§ **Your assignment**
Exactly copy the final stretch of the listing below: the line with "Spec: line order" and every line after it.
BEGIN
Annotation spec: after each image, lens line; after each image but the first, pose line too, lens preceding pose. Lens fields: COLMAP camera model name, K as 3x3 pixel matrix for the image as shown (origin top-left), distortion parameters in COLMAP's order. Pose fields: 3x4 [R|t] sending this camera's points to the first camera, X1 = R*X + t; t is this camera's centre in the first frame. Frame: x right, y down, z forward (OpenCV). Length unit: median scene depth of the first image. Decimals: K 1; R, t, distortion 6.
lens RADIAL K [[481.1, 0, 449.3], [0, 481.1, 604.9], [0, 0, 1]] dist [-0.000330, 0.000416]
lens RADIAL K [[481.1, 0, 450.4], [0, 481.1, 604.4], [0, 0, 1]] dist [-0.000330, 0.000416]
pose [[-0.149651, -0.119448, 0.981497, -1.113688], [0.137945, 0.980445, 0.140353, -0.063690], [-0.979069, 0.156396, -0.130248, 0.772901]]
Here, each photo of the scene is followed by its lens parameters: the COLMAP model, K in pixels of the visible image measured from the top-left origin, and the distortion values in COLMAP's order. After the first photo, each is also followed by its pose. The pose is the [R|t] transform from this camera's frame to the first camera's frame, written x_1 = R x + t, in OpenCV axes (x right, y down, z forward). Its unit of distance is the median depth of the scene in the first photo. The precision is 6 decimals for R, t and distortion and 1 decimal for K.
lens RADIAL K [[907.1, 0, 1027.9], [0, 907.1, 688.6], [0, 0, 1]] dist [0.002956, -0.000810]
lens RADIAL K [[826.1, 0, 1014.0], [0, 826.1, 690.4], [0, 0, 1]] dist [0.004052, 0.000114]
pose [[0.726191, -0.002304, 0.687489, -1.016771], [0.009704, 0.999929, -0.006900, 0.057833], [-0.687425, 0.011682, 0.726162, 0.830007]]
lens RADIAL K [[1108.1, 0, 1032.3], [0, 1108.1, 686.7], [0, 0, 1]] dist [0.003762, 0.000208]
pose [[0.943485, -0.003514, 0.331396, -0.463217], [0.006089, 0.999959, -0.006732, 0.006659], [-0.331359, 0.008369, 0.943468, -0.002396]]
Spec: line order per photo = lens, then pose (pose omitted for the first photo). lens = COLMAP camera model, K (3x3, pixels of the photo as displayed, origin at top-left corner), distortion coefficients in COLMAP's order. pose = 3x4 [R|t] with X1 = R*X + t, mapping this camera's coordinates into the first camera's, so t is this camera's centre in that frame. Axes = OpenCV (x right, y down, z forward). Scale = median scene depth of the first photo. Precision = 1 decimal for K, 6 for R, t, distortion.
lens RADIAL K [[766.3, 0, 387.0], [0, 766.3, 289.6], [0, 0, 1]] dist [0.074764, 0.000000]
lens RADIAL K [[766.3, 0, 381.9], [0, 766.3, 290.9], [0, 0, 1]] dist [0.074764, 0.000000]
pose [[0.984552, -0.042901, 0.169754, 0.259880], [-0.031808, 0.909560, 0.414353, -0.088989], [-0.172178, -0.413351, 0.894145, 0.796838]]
END
§ **Result of this exercise**
Spec: line order per photo = lens, then pose (pose omitted for the first photo). lens = COLMAP camera model, K (3x3, pixels of the photo as displayed, origin at top-left corner), distortion coefficients in COLMAP's order. pose = 3x4 [R|t] with X1 = R*X + t, mapping this camera's coordinates into the first camera's, so t is this camera's centre in that frame. Axes = OpenCV (x right, y down, z forward). Scale = median scene depth of the first photo. Precision = 1 decimal for K, 6 for R, t, distortion.
lens RADIAL K [[766.3, 0, 387.0], [0, 766.3, 289.6], [0, 0, 1]] dist [0.074764, 0.000000]
lens RADIAL K [[766.3, 0, 381.9], [0, 766.3, 290.9], [0, 0, 1]] dist [0.074764, 0.000000]
pose [[0.984552, -0.042901, 0.169754, 0.259880], [-0.031808, 0.909560, 0.414353, -0.088989], [-0.172178, -0.413351, 0.894145, 0.796838]]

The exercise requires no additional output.